Sharing Mbanefo’s disappointment, Alex Giarnese ’25 conveyed the need for more engaging and interactive activities. He indicated a particular interest in dances.

“Recently, I have thought that the Weekender has been a little empty… There’s been a few things here and there, like there’s a trivia night tonight and a Just Dance Party, but there’s been nothing super engaging for teenagers. In the past few weeks, I haven’t been to any Weekender events… I think a lot of the dances are super engaging like the Latin Arts Dance and the Black Arts Dance… Things that we can participate in, have fun, [and] actually engage and interact with,” said Giarnese.

While Michelle Yao ’23 understands the challenges and constraints the Weekender team contends with, she agreed that the Weekender’s recent offerings have been less interesting. She proposed that they re-evaluate past events and take advantage of the seasonal conditions.

“I want to give [the Weekender] the benefit of the doubt right now and say that there are less [events] because it’s the beginning of the term… I understand, there’s definitely budget constraints to everything…but try to interact more with the student body and reassess what has worked in the past and what people want right now. Because I think there’s lots of things to do [in] Spring Term, especially with spring having nicer weather. If we play off these aspects, I think [these events] will be a lot more effective,” said Yao.

Emphasizing the importance of student feedback in improving the Weekender, Capano encourages students to reach out to him with ideas and suggestions. In doing so, he strives to fulfill the Weekender’s goal of providing the student body with relaxation and fun.

“We know that y’all are super busy and you work really hard in class and in sports and a million other things you do on campus, so we’re just trying to find some fun things to do on the weekend, give you a break, have some fun, and put a smile on your face,” said Capano.

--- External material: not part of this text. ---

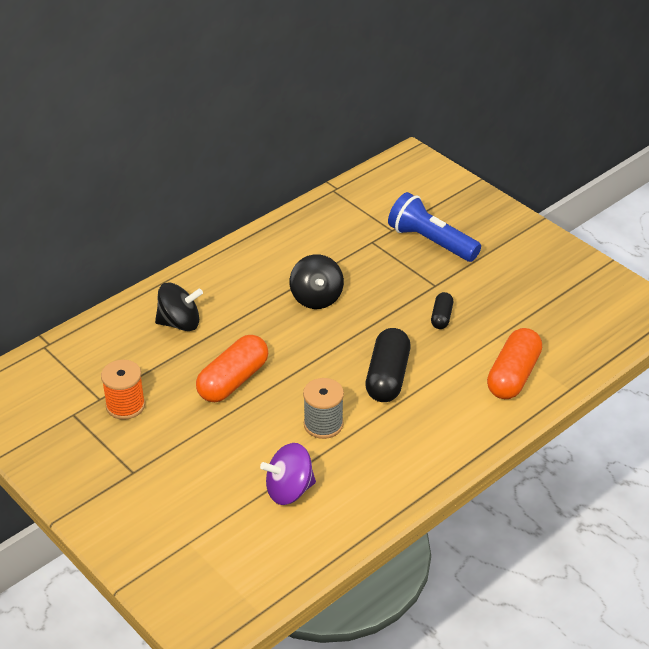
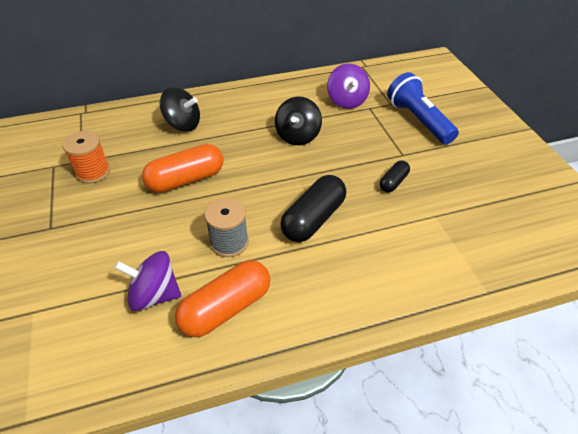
camera: 25 degrees right, 5 degrees up
orange capsule [487,328,542,399] -> orange capsule moved to [175,260,271,337]
none -> purple spinning top [327,64,370,109]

Capano continued, “I think we can always be better, absolutely… I don’t take it personally, but if you don’t tell me [what isn’t working], I don’t know… Part of my job is knowing that I am not a teenager…so I’d love to hear from people about what they think is fun, and we’ll do our best. So right in [Paresky] Commons, every day at lunch, just stop by, knock on the door, the door is always open, and throw an idea at me. You don’t have to stay for an hour, you can stay for ten seconds. And we’ll look into it.”